The Miami Marlins head into the 2012 winter meetings with an entirely different approach than last season. Last year, the team was aggressive in chasing free agents, being linked to names like Jose Reyes, Mark Buehrle, Albert Pujols, and C.J. Wilson. The Marlins seemingly considered every top name in the market last year, and they were good enough to sign Reyes and Buehrle, along with Heath Bell, to free agent contracts to bolster a team that was in last place but had a decent chance to bounce back in a big way. As a result of these signings, everything seemed to be going right for the new-look Miami Marlins.
But it all dissipated quickly as the 2012 season went down the drain and the Marlins ended the year short of 70 wins for the first time since 1999. As a result, the Miami Marlins went on yet another fire sale to reset what they believed to be a failed experiment and a failed roster in only one season of time. Gone are Reyes, Buehrle, and Bell, along with Josh Johnson, Hanley Ramirez, Anibal Sanchez, Omar Infante, Emilio Bonifacio, and John Buck, all players expected to play a major role at least through 2012 and into possibly 2013 and 2014.
Instead, the Marlins are slated to open the 2013 season with a plethora of prospects and stopgaps filling out their starting lineup and rotation. But just because the Fish are going to be lacking in the name recognition department outside of Giancarlo Stanton does not mean that the team is ready to enter next season with this roster. The Marlins apparently want to make some additions to this team, as odd as that sounds given their recent mass exodus. Fish Stripes is here to review just what is in store for the Fish in the 2012 winter meetings.

> **Work required**
Output the whole Marlins winter meetings preview word for word. The entries that follow were taken from a different source.

> **Extracted data**
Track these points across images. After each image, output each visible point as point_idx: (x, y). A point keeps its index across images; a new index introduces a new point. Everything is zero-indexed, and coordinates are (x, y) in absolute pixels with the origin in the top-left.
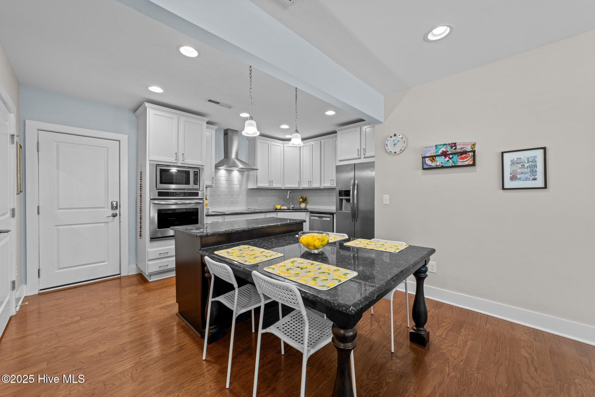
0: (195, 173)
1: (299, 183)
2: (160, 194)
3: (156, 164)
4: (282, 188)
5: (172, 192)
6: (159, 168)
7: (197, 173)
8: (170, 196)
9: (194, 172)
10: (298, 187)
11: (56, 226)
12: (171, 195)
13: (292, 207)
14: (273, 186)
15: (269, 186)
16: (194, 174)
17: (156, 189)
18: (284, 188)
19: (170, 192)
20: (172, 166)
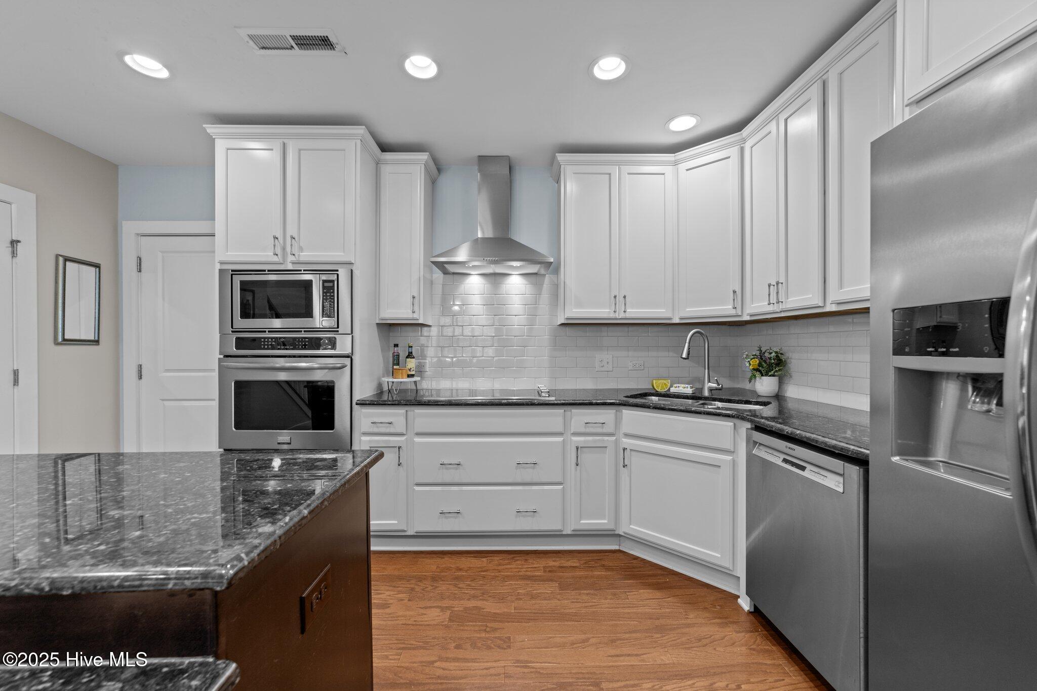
0: (326, 284)
1: (739, 295)
2: (241, 343)
3: (232, 271)
4: (670, 319)
5: (268, 338)
6: (237, 279)
7: (331, 284)
8: (264, 349)
9: (324, 281)
10: (733, 312)
11: (163, 400)
12: (264, 345)
13: (711, 390)
14: (628, 315)
15: (612, 315)
16: (324, 287)
17: (232, 332)
18: (681, 319)
19: (265, 338)
20: (267, 272)
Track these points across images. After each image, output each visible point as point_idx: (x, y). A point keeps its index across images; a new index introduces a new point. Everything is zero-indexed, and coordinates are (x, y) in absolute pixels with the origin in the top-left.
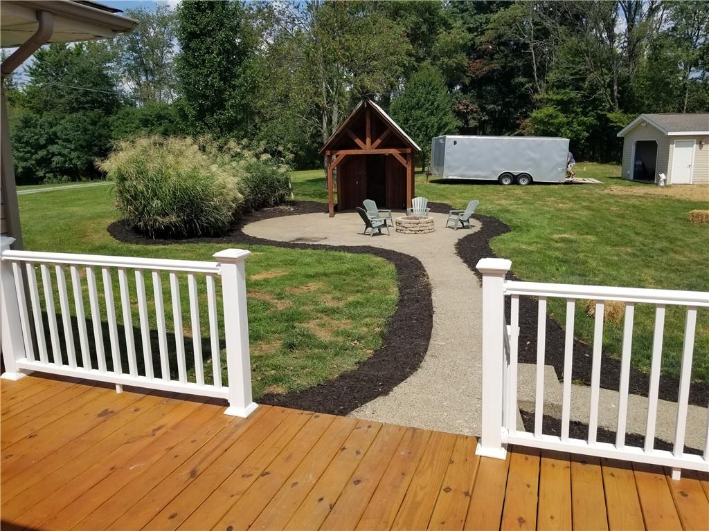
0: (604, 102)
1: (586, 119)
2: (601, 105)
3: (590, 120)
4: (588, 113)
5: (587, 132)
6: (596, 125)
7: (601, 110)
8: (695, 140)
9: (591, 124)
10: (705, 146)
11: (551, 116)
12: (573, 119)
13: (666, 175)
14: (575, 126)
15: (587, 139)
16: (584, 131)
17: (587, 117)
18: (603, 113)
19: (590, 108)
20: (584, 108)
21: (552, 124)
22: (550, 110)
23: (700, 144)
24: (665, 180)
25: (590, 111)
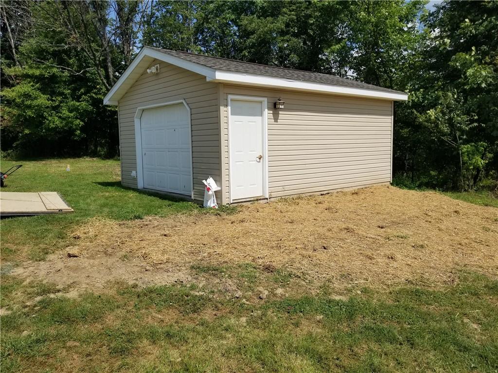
0: (99, 84)
1: (78, 104)
2: (96, 88)
3: (83, 105)
4: (80, 97)
5: (82, 121)
6: (92, 112)
7: (94, 93)
8: (265, 100)
9: (85, 111)
10: (283, 115)
11: (27, 96)
12: (61, 102)
13: (218, 180)
14: (65, 112)
15: (82, 129)
16: (77, 118)
17: (79, 101)
18: (99, 96)
19: (82, 90)
20: (74, 90)
21: (29, 107)
22: (25, 87)
23: (275, 107)
24: (218, 194)
25: (82, 94)
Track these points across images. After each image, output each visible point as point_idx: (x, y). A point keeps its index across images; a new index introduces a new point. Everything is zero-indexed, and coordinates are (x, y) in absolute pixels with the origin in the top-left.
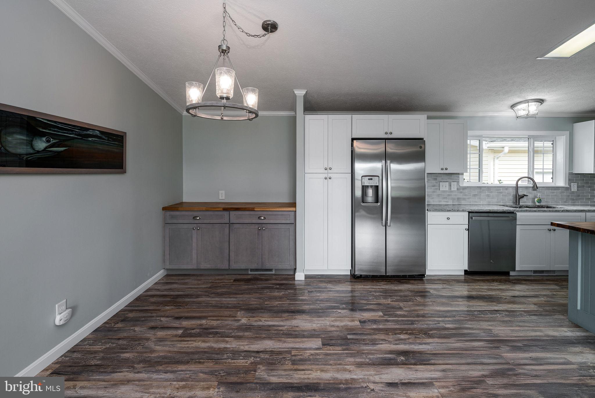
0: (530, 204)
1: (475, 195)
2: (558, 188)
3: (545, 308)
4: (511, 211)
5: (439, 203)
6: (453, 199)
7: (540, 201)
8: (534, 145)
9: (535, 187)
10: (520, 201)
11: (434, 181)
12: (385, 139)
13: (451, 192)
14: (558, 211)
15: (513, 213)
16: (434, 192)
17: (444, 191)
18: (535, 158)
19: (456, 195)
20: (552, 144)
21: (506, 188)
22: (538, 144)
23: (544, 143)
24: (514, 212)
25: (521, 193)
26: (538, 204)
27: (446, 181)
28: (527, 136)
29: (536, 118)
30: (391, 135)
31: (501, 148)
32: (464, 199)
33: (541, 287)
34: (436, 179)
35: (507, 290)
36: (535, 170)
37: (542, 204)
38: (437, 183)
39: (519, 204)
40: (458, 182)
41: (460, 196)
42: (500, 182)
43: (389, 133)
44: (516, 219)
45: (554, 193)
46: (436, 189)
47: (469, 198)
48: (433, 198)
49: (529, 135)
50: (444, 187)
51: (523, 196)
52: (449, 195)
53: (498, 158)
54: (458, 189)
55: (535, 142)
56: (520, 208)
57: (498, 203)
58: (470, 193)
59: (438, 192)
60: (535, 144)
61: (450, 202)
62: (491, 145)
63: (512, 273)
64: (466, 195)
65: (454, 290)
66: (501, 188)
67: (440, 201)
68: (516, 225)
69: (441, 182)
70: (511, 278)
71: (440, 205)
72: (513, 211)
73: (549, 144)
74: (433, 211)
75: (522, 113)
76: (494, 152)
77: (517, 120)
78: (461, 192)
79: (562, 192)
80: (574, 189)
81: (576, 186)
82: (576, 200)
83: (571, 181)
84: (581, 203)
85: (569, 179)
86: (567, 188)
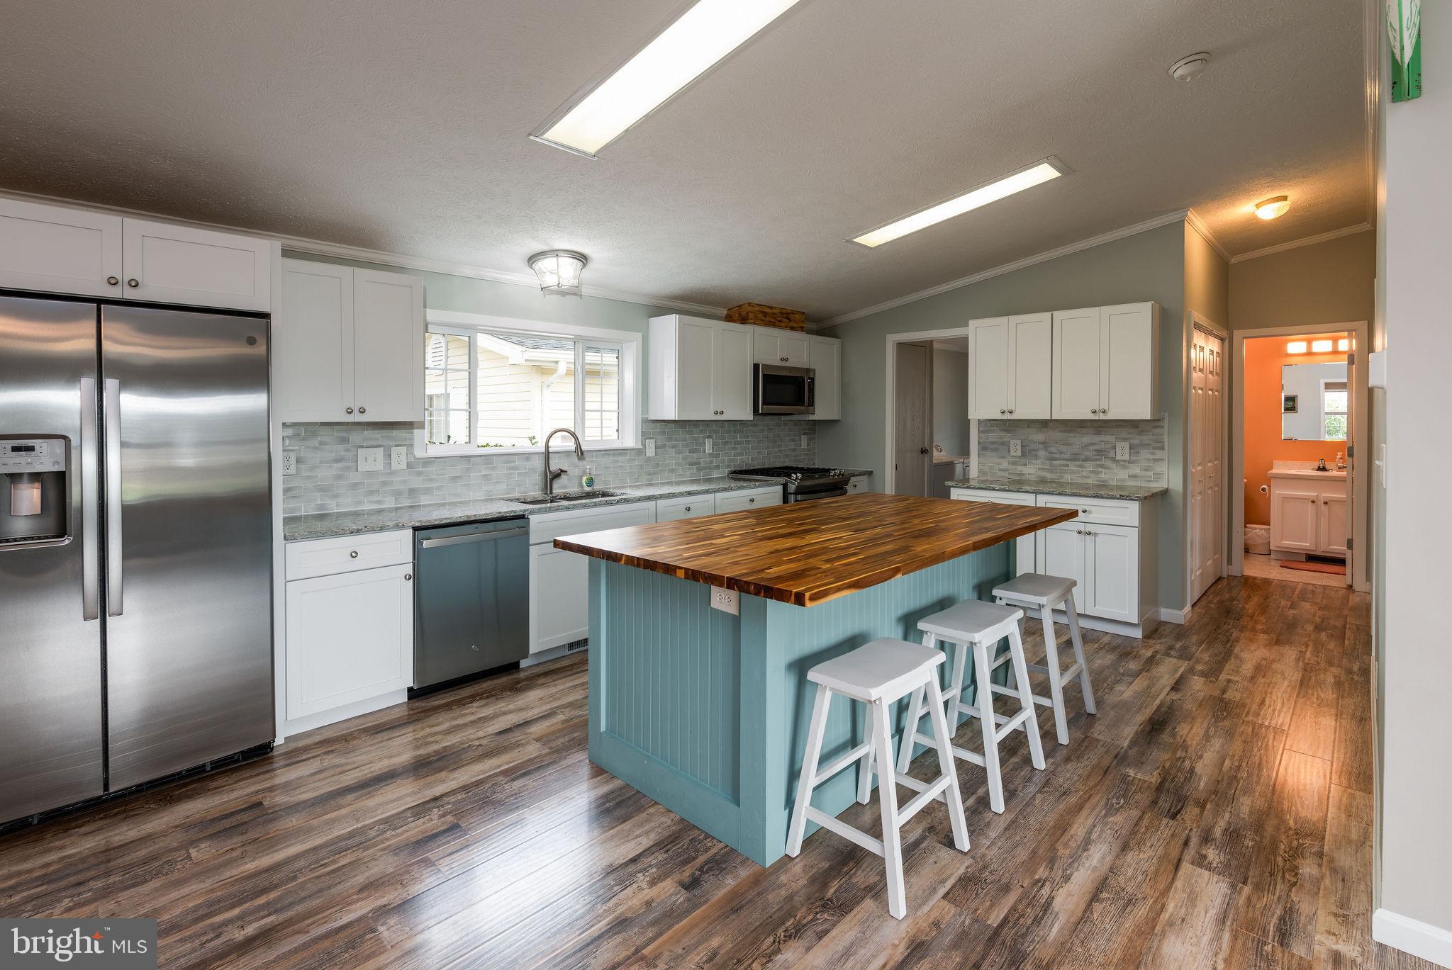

> **Expected answer**
The Miami Marlins head into the 2012 winter meetings with an entirely different approach than last season. Last year, the team was aggressive in chasing free agents, being linked to names like Jose Reyes, Mark Buehrle, Albert Pujols, and C.J. Wilson. The Marlins seemingly considered every top name in the market last year, and they were good enough to sign Reyes and Buehrle, along with Heath Bell, to free agent contracts to bolster a team that was in last place but had a decent chance to bounce back in a big way. As a result of these signings, everything seemed to be going right for the new-look Miami Marlins.
But it all dissipated quickly as the 2012 season went down the drain and the Marlins ended the year short of 70 wins for the first time since 1999. As a result, the Miami Marlins went on yet another fire sale to reset what they believed to be a failed experiment and a failed roster in only one season of time. Gone are Reyes, Buehrle, and Bell, along with Josh Johnson, Hanley Ramirez, Anibal Sanchez, Omar Infante, Emilio Bonifacio, and John Buck, all players expected to play a major role at least through 2012 and into possibly 2013 and 2014.
Instead, the Marlins are slated to open the 2013 season with a plethora of prospects and stopgaps filling out their starting lineup and rotation. But just because the Fish are going to be lacking in the name recognition department outside of Giancarlo Stanton does not mean that the team is ready to enter next season with this roster. The Marlins apparently want to make some additions to this team, as odd as that sounds given their recent mass exodus. Fish Stripes is here to review just what is in store for the Fish in the 2012 winter meetings.